A regra de que não se deve mentir, por exemplo, não possui em si mesma nenhum valor intrínseco, e pode ser flexibilizada ante as circunstâncias. Dessa forma, mentir pode ser uma ação moralmente aprovável caso seus efeitos promovam a felicidade do maior número, tal como mentir para salvar uma vida. Similarmente, se faço uma promessa de encontrar-me com alguém e, no trajeto, deparo-me com uma pessoa em perigo de vida, o cálculo utilitarista aconselha o descumprimento do compromisso do encontro em face da eliminação de um sofrimento maior.

O utilitarismo de Mill não prescinde completamentedas regras morais. Saber dos efeitos das várias ações possíveis em abstrato e escolher aquela que traz melhor resultado, sem nenhum referencial, é por demais penoso, e as regras morais, sem serem absolutas, prestam-se a orientar a ação, pois nelas estão incorporadas experiências passadas que ditam que tipo de ação normalmente gera a felicidade do maior número. Assim, voltando o exemplo citado, a experiência informa que cumprir promessas traz os melhores resultados sociais, daí a regra moral, o que não significa dizer que ela deve ser aplicada em toda e qualquer circunstância.

Por outro lado, o utilitarismo é criticado por justificar ações que feririam o sentimento de justiça de muitos. A tortura estaria plenamente justificada com o objetivo de salvar vidas.

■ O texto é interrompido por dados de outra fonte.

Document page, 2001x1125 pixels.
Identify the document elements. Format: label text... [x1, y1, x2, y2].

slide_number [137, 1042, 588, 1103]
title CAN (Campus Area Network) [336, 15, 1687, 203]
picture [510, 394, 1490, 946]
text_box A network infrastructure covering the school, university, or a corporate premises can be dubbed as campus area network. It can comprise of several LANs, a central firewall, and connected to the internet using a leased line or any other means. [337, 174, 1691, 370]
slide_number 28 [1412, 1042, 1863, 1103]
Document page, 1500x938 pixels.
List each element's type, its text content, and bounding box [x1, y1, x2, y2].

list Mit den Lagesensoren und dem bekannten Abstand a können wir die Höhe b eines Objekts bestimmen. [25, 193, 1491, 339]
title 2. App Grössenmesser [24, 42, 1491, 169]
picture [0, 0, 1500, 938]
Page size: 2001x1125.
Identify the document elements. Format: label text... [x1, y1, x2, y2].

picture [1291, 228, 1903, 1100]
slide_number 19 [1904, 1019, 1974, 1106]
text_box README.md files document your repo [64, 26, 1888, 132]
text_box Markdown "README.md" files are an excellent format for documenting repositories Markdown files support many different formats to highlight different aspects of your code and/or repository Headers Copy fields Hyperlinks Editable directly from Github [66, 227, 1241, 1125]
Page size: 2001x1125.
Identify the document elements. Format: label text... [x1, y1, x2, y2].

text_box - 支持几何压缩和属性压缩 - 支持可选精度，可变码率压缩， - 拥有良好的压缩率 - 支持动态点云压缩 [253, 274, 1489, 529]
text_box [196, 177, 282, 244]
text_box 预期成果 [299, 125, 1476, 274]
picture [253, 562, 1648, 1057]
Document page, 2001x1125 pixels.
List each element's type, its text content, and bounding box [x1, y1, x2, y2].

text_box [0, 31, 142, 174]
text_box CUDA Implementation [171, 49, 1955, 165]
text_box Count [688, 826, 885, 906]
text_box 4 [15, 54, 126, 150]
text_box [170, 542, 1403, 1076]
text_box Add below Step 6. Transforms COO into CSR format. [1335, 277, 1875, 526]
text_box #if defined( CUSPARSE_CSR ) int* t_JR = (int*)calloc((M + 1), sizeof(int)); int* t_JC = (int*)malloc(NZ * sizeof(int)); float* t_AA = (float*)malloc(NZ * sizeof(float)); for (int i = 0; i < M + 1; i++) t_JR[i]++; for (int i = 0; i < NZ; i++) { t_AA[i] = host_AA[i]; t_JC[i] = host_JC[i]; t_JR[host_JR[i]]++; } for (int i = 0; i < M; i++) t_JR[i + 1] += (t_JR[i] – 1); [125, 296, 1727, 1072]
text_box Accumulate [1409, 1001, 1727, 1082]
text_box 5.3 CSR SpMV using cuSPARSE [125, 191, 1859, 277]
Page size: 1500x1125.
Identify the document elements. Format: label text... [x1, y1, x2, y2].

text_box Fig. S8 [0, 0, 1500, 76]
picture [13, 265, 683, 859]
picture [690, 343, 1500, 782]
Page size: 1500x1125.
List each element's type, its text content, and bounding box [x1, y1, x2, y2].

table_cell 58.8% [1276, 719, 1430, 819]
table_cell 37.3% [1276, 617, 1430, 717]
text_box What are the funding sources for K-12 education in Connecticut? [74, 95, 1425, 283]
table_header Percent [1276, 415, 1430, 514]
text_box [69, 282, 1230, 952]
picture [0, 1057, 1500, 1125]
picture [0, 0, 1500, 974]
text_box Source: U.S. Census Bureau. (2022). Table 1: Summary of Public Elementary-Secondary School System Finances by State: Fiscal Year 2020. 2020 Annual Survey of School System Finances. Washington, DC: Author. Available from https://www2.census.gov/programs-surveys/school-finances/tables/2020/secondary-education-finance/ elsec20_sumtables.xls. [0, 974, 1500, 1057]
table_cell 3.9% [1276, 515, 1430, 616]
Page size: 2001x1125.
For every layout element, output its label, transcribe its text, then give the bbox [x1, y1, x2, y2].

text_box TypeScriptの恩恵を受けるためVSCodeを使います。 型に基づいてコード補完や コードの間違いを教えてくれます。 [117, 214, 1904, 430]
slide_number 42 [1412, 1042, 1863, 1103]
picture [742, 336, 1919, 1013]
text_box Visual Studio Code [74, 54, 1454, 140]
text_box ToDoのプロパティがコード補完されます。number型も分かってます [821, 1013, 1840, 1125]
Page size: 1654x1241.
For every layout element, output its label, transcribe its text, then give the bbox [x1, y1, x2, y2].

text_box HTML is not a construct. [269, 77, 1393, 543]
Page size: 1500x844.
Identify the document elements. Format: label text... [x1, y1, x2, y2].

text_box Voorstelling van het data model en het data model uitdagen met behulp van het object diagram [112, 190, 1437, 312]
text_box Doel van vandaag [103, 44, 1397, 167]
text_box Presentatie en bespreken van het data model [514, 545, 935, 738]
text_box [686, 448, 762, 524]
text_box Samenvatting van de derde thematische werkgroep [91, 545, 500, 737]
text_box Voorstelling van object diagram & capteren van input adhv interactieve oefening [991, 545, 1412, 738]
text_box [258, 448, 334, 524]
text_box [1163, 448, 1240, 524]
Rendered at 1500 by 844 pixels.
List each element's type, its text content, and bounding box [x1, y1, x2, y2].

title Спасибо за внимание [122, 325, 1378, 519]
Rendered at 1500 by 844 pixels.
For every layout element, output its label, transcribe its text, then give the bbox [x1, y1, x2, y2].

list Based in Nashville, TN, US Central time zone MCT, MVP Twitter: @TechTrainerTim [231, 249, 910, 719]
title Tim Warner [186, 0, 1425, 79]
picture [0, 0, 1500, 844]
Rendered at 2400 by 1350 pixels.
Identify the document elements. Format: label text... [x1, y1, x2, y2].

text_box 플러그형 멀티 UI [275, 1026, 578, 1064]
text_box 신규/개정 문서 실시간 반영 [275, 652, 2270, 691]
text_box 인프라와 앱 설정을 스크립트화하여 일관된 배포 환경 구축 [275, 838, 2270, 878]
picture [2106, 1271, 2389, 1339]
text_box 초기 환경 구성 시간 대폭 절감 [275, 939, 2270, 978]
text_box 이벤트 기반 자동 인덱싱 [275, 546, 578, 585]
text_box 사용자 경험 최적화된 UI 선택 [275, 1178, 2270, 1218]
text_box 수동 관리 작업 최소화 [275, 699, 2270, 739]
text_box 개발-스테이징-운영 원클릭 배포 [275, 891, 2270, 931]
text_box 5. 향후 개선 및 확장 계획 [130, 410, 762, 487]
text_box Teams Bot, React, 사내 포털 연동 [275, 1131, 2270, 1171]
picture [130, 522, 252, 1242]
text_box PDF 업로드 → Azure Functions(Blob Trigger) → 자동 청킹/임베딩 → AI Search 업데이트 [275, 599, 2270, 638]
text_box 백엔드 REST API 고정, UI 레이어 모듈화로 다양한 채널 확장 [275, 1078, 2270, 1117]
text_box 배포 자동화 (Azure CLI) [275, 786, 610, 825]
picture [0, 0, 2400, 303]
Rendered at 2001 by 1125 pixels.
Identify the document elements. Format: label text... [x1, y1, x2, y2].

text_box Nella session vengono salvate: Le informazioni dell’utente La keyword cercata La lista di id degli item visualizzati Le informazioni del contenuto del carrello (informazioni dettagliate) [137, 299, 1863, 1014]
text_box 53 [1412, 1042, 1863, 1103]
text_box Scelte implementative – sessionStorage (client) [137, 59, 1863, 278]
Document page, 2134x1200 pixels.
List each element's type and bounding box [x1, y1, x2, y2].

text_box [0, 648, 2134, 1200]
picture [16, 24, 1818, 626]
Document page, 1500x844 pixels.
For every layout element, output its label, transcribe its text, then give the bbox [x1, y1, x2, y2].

Os bombardeamentos de Hiroshima e Nagasaki, como forma de por um ponto final na Segunda Guerra, não levantariam questionamentos morais, ainda que com o sacrifício de inocentes. A violação de normas jurídicas, como a do devido processo legal, com o objetivo de por um criminoso na cadeia, também. Pessoas com más intenções, cujos ações tenham, por acidente, ocasionado bons resultados, passariam incólumes de julgamento moral.

O fato é que, apesar de seus defensores alegarem o caráter científico do utilitarismo, o que seja a felicidade para o maior número de pessoas e a qualificação positiva ou negativa dos efeitos não deixam de adentrar na subjetividade do julgador. Ademais, qual é o horizonte temporal a ser considerado para se julgar uma ação com base em seus efeitos? Toda ação produz um estado de coisas que, por sua vez, produz um moto-contínuo de efeitos. A prisão de um perigoso criminoso que não seria jamais preso sem a obtenção de uma prova ilícita, por exemplo, traz benefício social imediato. E a longo prazo (e o que deve ser considerado longo prazo?), a prática não ocasionaria efeitos sociais nocivos?

O utilitarismo não é uma panaceia, mas certamente pode ser usado (e é, por todos nós) em muitas situações da vida.